TASK ITEM ▸
For the word "Graduation", count the lines of the data that include it and give only the total.

EXCERPTED DATA ▸
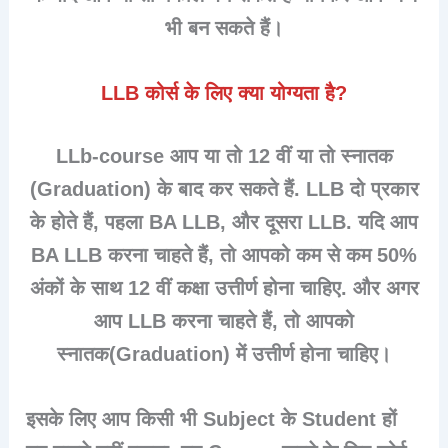
भी बन सकते हैं।
LLB कोर्स के लिए क्या योग्यता है?
LLb-course आप या तो 12 वीं या तो स्नातक
(Graduation) के बाद कर सकते हैं. LLB दो प्रकार
के होते हैं, पहला BA LLB, और दूसरा LLB. यदि आप
BA LLB करना चाहते हैं, तो आपको कम से कम 50%
अंकों के साथ 12 वीं कक्षा उत्तीर्ण होना चाहिए. और अगर
आप LLB करना चाहते हैं, तो आपको
स्नातक(Graduation) में उत्तीर्ण होना चाहिए।
इसके लिए आप किसी भी Subject के Student हों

RESULT OF THIS EXERCISE ▸
2